Well it's been for sale since march and seems he wants to get rid of it said make an offer . He can counter if he'd like


----------



## UniqueTouch (Dec 25, 2013)

8k


----------



## Dogplow Dodge (Jan 23, 2012)

Linky no worky


----------



## FredG (Oct 15, 2012)

Dogplow Dodge said:


> Linky no worky


Ditto


----------



## FredG (Oct 15, 2012)

shawn_ said:


> Well it's been for sale since march and seems he wants to get rid of it said make an offer . He can counter if he'd like


Where are you seeing this truck or are you just offering without looking at it. The links are not working.


----------



## ponyboy (Dec 19, 2006)

The link worked months ago it expired on cl


----------



## FredG (Oct 15, 2012)

You guys start the offering to high. Unless you want to take a ride without seeing it and possibly passing on it when you do see it.

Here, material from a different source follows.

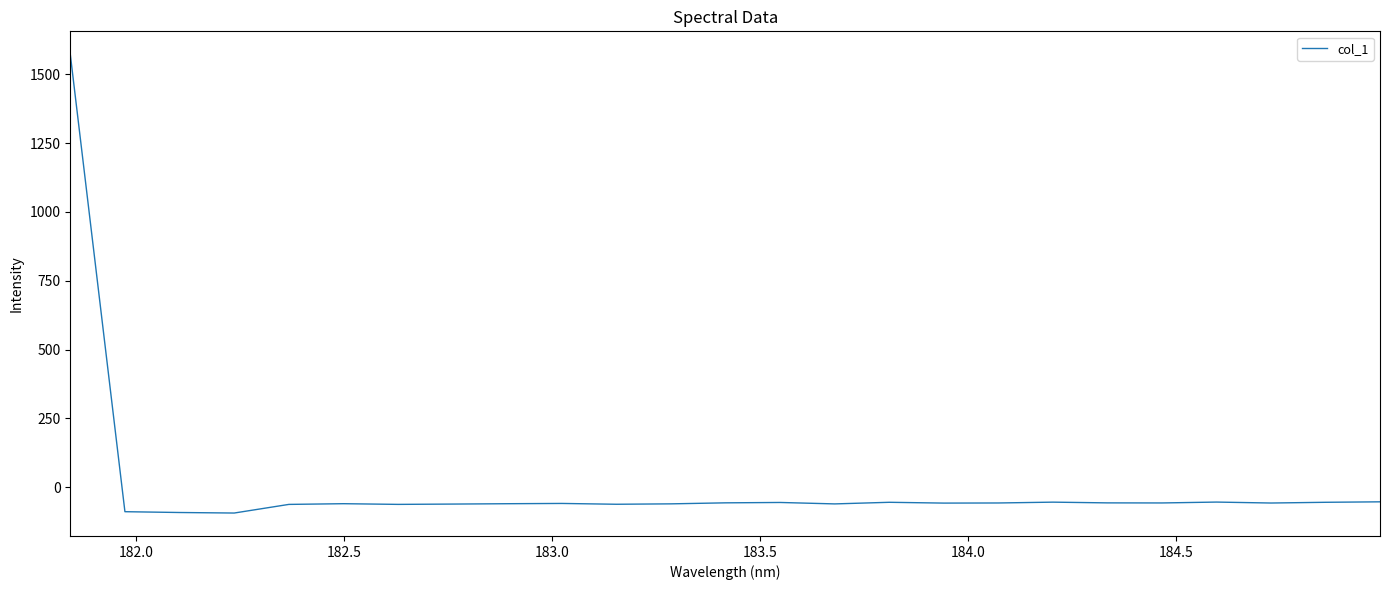

What is the smallest value displayed?

-93.4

Without pics is insane even if you were looking for parts.


----------



## Dogplow Dodge (Jan 23, 2012)

Is the truck available, I would think would be a question, since until , nothing was posted since July.


----------



## Wilnip (Oct 4, 2011)

The OP hasn't replied since he listed this truck. I'm gonna say it's sold.


----------



## Mike_PS (Feb 28, 2005)

I agree...and think this is sold


----------